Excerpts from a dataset
==*==
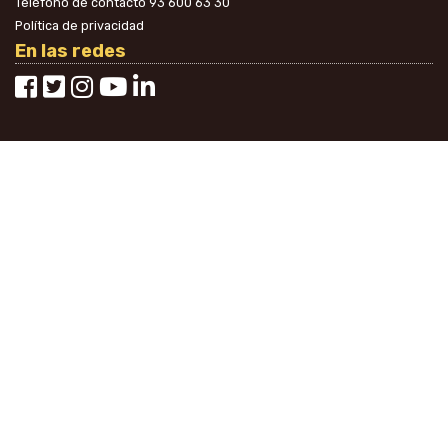
Teléfono de contacto
93 600 63 30
Política de privacidad
En las redes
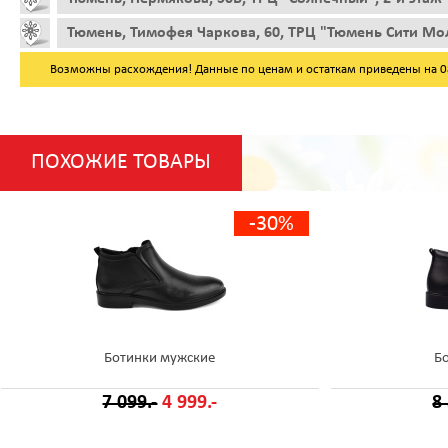
Тюмень, Тимофея Чаркова, 60, ТРЦ "Тюмень Сити Мол
Возможны расхождения! Данные по ценам и остаткам приведены на 08.
ПОХОЖИЕ ТОВАРЫ
-30%
Ботинки мужские
Б
7 099.-
4 999.-
8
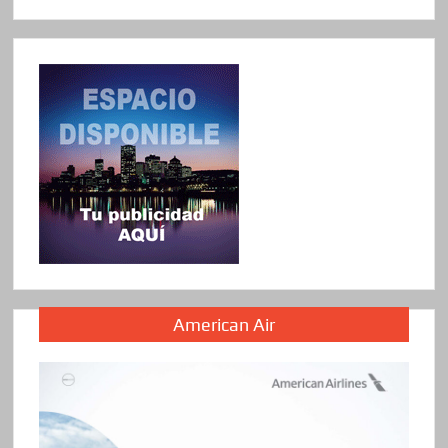
American Air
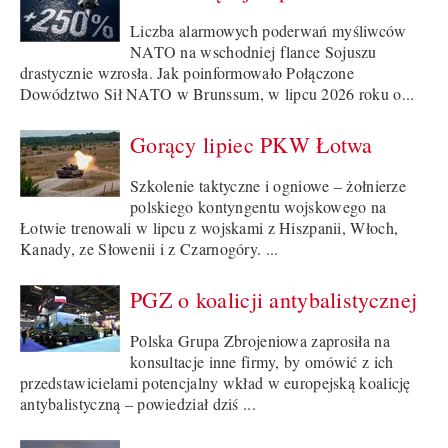
Liczba alarmowych poderwań myśliwców
NATO na wschodniej flance Sojuszu
drastycznie wzrosła. Jak poinformowało Połączone
Dowództwo Sił NATO w Brunssum, w lipcu 2026 roku o...
Gorący lipiec PKW Łotwa
Szkolenie taktyczne i ogniowe – żołnierze
polskiego kontyngentu wojskowego na
Łotwie trenowali w lipcu z wojskami z Hiszpanii, Włoch,
Kanady, ze Słowenii i z Czarnogóry. ...
PGZ o koalicji antybalistycznej
Polska Grupa Zbrojeniowa zaprosiła na
konsultacje inne firmy, by omówić z ich
przedstawicielami potencjalny wkład w europejską koalicję
antybalistyczną – powiedział dziś ...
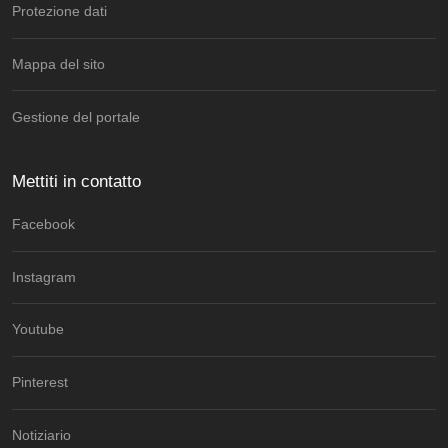
Protezione dati
Mappa del sito
Gestione del portale
Mettiti in contatto
Facebook
Instagram
Youtube
Pinterest
Notiziario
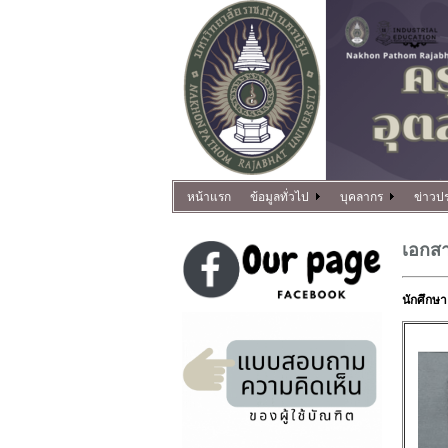
หน้าแรก
ข้อมูลทั่วไป
บุคลากร
ข่าวปร
เอกสา
นักศึกษา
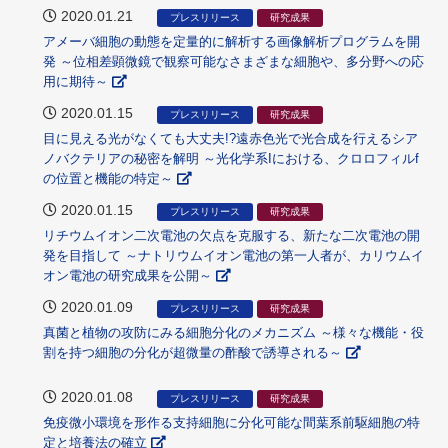
2020.01.21
プレスリリース
研究成果
アメーバ細胞の動態を定量的に解析する画像解析プログラムを開
発 ～位相差顕微鏡で観察可能なさまざまな細胞や、多分野への応
用に期待～
2020.01.15
プレスリリース
研究成果
目に見える光がなくても大丈夫!?遠赤色光で光合成を行えるシア
ノバクテリアの秘密を解明 ～光化学系Iにおける、クロロフィルf
の位置と機能の特定～
2020.01.15
プレスリリース
研究成果
リチウムイオン二次電池の欠点を克服する、新たな二次電池の開
発を目指して ～ナトリウムイオン電池の第一人者が、カリウムイ
オン電池の研究成果を公開～
2020.01.09
プレスリリース
研究成果
真菌と植物の攻防にみる細胞分化のメカニズム ～様々な機能・役
割を持つ細胞の分化が超微量の酢酸で誘導される～
2020.01.08
プレスリリース
研究成果
免疫微小環境を形作る支持細胞に分化可能な間葉系前駆細胞の特
定と培養法の確立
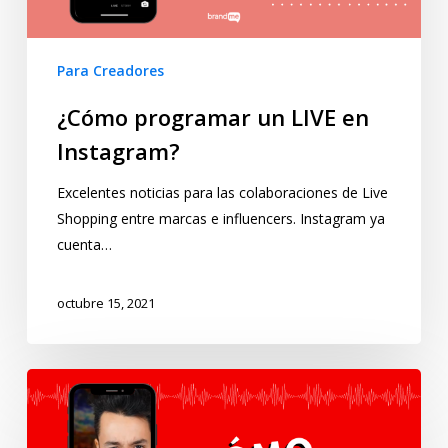
Para Creadores
¿Cómo programar un LIVE en
Instagram?
Excelentes noticias para las colaboraciones de Live
Shopping entre marcas e influencers. Instagram ya
cuenta…
octubre 15, 2021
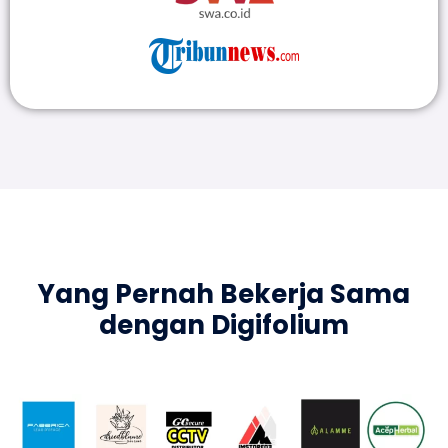
Yang Pernah Bekerja Sama
dengan Digifolium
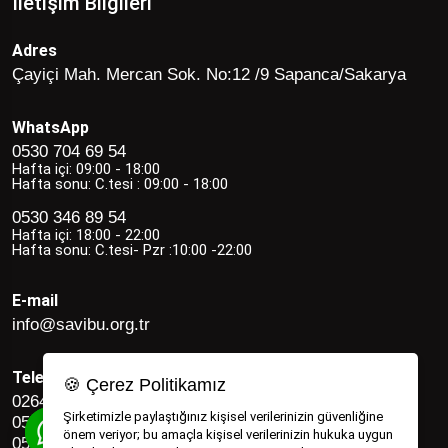
İletişim Bilgileri
Adres
Çayiçi Mah. Mercan Sok. No:12 /9 Sapanca/Sakarya
WhatsApp
0530 704 69 54
Hafta içi: 09:00 - 18:00
Hafta sonu: C.tesi : 09:00 - 18:00
0530 346 89 54
Hafta içi: 18:00 - 22:00
Hafta sonu: C.tesi- Pzr :10:00 -22:00
E-mail
info@savibu.org.tr
Telefon
🍪 Çerez Politikamız
0264 582 12 17
Şirketimizle paylaştığınız kişisel verilerinizin güvenliğine
0530 346 89 54
önem veriyor; bu amaçla kişisel verilerinizin hukuka uygun
0530 704 69 54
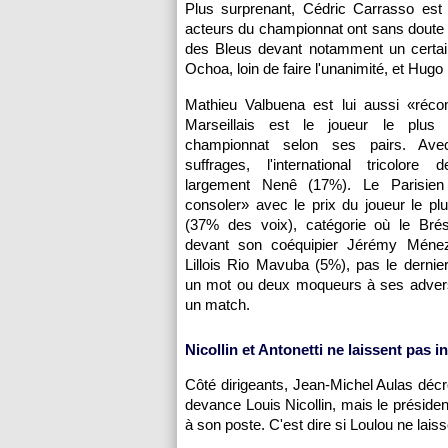
Plus surprenant, Cédric Carrasso est
acteurs du championnat ont sans doute 
des Bleus devant notamment un certain
Ochoa, loin de faire l'unanimité, et Hugo 
Mathieu Valbuena est lui aussi «réc
Marseillais est le joueur le plus 
championnat selon ses pairs. A
suffrages, l'international tricolore 
largement Nenê (17%). Le Parisien
consoler» avec le prix du joueur le p
(37% des voix), catégorie où le Brési
devant son coéquipier Jérémy Ménez
Lillois Rio Mavuba (5%), pas le dernier
un mot ou deux moqueurs à ses advers
un match.
Nicollin et Antonetti ne laissent pas i
Côté dirigeants, Jean-Michel Aulas décr
devance Louis Nicollin, mais le préside
à son poste. C'est dire si Loulou ne laiss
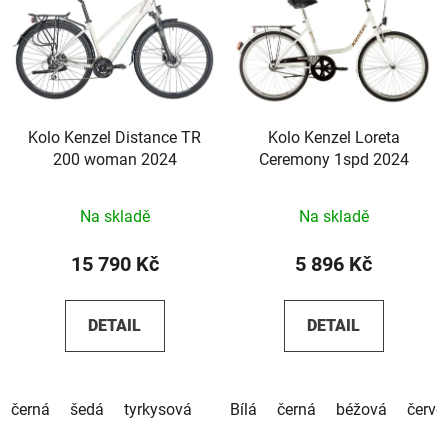
Kolo Kenzel Distance TR
Kolo Kenzel Loreta
200 woman 2024
Ceremony 1spd 2024
Na skladě
Na skladě
15 790 Kč
5 896 Kč
DETAIL
DETAIL
černá
šedá
tyrkysová
Bílá
černá
béžová
červe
==*==
# REQUIRED ACTION
Using the data above, return each line that includes the word "joueur".

# SOLVED PROBLEM
Marseillais est le joueur le plus 
consoler» avec le prix du joueur le p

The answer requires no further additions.